__Records for the task__
◇ ◇ ◇ ◇ ◇

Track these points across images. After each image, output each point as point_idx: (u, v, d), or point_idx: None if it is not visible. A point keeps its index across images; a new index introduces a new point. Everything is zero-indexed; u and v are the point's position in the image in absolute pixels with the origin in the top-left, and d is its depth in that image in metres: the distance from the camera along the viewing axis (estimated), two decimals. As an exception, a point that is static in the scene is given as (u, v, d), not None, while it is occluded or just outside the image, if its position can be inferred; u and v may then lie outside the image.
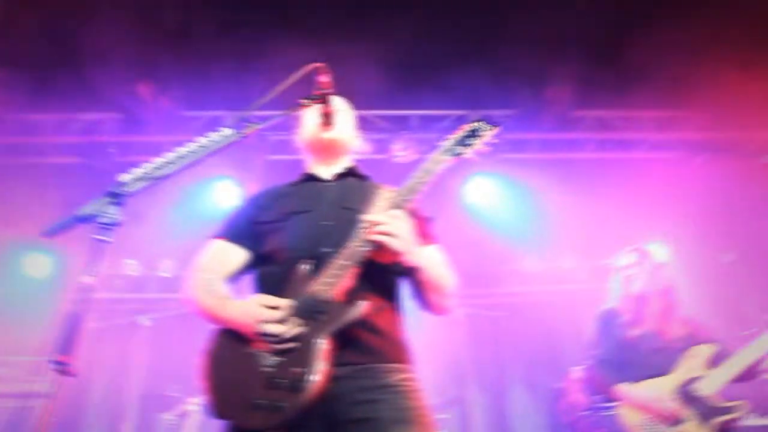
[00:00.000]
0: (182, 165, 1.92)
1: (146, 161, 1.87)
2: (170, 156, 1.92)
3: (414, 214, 2.26)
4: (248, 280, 2.35)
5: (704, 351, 3.72)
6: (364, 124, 6.51)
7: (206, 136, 1.99)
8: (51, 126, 6.56)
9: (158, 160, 1.90)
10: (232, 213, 2.46)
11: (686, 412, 3.49)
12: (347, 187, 2.39)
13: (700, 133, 6.90)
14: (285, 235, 2.21)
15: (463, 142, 2.33)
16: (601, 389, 3.86)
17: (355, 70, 5.33)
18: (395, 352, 2.13)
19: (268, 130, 6.54)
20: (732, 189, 6.72)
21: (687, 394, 3.55)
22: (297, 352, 1.92)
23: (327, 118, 2.32)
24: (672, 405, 3.50)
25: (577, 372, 6.18)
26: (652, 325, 3.86)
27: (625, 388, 3.68)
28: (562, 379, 7.00)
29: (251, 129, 2.06)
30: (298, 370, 1.88)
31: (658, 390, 3.60)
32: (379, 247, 2.05)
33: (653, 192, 7.03)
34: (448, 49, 5.78)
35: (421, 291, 2.22)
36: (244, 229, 2.33)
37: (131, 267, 7.88)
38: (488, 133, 2.36)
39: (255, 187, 6.44)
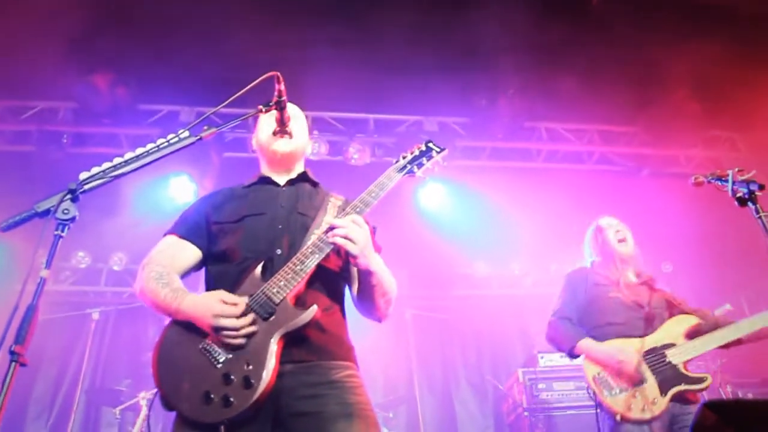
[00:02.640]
0: (139, 165, 1.98)
1: (100, 152, 1.91)
2: (128, 155, 1.98)
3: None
4: (196, 278, 2.40)
5: (687, 321, 3.72)
6: (322, 126, 6.64)
7: (165, 138, 2.05)
8: (2, 112, 6.41)
9: (116, 159, 1.95)
10: (186, 211, 2.50)
11: (648, 374, 3.53)
12: (300, 192, 2.48)
13: (644, 148, 7.17)
14: (239, 235, 2.28)
15: (415, 162, 2.48)
16: (562, 345, 3.84)
17: (314, 73, 5.41)
18: (340, 350, 2.22)
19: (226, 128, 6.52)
20: (670, 203, 7.00)
21: (656, 358, 3.57)
22: (250, 350, 1.99)
23: (282, 127, 2.41)
24: (634, 365, 3.51)
25: (519, 374, 6.38)
26: (631, 289, 3.87)
27: (587, 344, 3.68)
28: (506, 380, 7.21)
29: (209, 132, 2.13)
30: (250, 368, 1.96)
31: (626, 348, 3.59)
32: (337, 249, 2.15)
33: (599, 203, 7.27)
34: (405, 56, 5.90)
35: (369, 295, 2.30)
36: (197, 227, 2.38)
37: (81, 259, 7.75)
38: (439, 156, 2.55)
39: (210, 184, 6.46)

◇ ◇ ◇ ◇ ◇

__Task objective__
Pictures must be left out. Repeat exactly the lines from the one containing "12: (347, 187, 2.39)" through the final line of the data.

__Reply__
12: (347, 187, 2.39)
13: (700, 133, 6.90)
14: (285, 235, 2.21)
15: (463, 142, 2.33)
16: (601, 389, 3.86)
17: (355, 70, 5.33)
18: (395, 352, 2.13)
19: (268, 130, 6.54)
20: (732, 189, 6.72)
21: (687, 394, 3.55)
22: (297, 352, 1.92)
23: (327, 118, 2.32)
24: (672, 405, 3.50)
25: (577, 372, 6.18)
26: (652, 325, 3.86)
27: (625, 388, 3.68)
28: (562, 379, 7.00)
29: (251, 129, 2.06)
30: (298, 370, 1.88)
31: (658, 390, 3.60)
32: (379, 247, 2.05)
33: (653, 192, 7.03)
34: (448, 49, 5.78)
35: (421, 291, 2.22)
36: (244, 229, 2.33)
37: (131, 267, 7.88)
38: (488, 133, 2.36)
39: (255, 187, 6.44)
[00:02.640]
0: (139, 165, 1.98)
1: (100, 152, 1.91)
2: (128, 155, 1.98)
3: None
4: (196, 278, 2.40)
5: (687, 321, 3.72)
6: (322, 126, 6.64)
7: (165, 138, 2.05)
8: (2, 112, 6.41)
9: (116, 159, 1.95)
10: (186, 211, 2.50)
11: (648, 374, 3.53)
12: (300, 192, 2.48)
13: (644, 148, 7.17)
14: (239, 235, 2.28)
15: (415, 162, 2.48)
16: (562, 345, 3.84)
17: (314, 73, 5.41)
18: (340, 350, 2.22)
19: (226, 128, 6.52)
20: (670, 203, 7.00)
21: (656, 358, 3.57)
22: (250, 350, 1.99)
23: (282, 127, 2.41)
24: (634, 365, 3.51)
25: (519, 374, 6.38)
26: (631, 289, 3.87)
27: (587, 344, 3.68)
28: (506, 380, 7.21)
29: (209, 132, 2.13)
30: (250, 368, 1.96)
31: (626, 348, 3.59)
32: (337, 249, 2.15)
33: (599, 203, 7.27)
34: (405, 56, 5.90)
35: (369, 295, 2.30)
36: (197, 227, 2.38)
37: (81, 259, 7.75)
38: (439, 156, 2.55)
39: (210, 184, 6.46)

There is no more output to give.